BEGIN Material provided

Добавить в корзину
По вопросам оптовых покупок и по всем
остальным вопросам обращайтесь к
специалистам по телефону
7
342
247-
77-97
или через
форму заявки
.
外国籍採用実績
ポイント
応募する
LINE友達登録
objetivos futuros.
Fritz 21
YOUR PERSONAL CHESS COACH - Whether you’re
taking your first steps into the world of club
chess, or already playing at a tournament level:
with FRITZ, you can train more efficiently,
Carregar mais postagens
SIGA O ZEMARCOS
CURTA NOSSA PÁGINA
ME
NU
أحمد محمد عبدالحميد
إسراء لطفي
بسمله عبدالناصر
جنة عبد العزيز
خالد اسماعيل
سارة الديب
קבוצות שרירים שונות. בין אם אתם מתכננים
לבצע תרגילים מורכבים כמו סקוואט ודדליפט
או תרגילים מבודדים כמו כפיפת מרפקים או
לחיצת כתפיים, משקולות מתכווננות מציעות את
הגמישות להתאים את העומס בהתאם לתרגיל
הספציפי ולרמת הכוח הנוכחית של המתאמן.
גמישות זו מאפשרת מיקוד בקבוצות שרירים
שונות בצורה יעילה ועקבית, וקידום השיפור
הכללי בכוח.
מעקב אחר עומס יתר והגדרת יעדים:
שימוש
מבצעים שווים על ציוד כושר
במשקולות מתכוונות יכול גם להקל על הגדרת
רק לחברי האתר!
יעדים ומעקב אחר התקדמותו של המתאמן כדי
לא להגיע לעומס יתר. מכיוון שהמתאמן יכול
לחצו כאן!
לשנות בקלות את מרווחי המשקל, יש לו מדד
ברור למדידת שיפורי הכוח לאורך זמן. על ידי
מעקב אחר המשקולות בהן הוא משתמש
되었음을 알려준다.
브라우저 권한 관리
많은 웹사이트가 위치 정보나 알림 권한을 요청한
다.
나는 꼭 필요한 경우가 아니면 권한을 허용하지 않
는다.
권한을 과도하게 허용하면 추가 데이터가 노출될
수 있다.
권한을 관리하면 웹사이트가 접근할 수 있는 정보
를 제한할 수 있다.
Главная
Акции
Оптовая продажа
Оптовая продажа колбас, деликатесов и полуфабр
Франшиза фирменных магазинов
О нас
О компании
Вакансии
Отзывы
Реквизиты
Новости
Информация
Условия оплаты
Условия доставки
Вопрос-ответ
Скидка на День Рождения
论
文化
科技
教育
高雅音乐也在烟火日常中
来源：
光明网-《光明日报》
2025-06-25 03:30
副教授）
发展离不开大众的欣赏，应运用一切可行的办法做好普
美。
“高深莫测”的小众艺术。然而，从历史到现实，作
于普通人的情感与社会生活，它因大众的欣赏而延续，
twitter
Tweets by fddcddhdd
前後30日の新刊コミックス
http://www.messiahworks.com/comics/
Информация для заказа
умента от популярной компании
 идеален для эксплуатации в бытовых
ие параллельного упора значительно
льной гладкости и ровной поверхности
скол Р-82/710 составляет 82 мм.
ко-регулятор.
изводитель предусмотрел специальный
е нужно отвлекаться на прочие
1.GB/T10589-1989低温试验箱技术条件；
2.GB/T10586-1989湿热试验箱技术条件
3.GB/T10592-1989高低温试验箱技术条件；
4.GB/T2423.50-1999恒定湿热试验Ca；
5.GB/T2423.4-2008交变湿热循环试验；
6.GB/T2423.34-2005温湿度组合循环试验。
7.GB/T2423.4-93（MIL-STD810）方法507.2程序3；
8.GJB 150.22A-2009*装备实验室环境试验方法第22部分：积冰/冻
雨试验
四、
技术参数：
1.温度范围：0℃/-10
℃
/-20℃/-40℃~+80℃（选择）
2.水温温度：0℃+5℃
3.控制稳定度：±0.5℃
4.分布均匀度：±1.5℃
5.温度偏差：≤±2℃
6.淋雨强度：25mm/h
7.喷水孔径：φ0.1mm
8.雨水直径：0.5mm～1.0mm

END Material provided

_Directions_: Take every line from the records that holds "יעדים" and copy it down.

_Answer to the exercise_:
מעקב אחר עומס יתר והגדרת יעדים:
יעדים ומעקב אחר התקדמותו של המתאמן כדי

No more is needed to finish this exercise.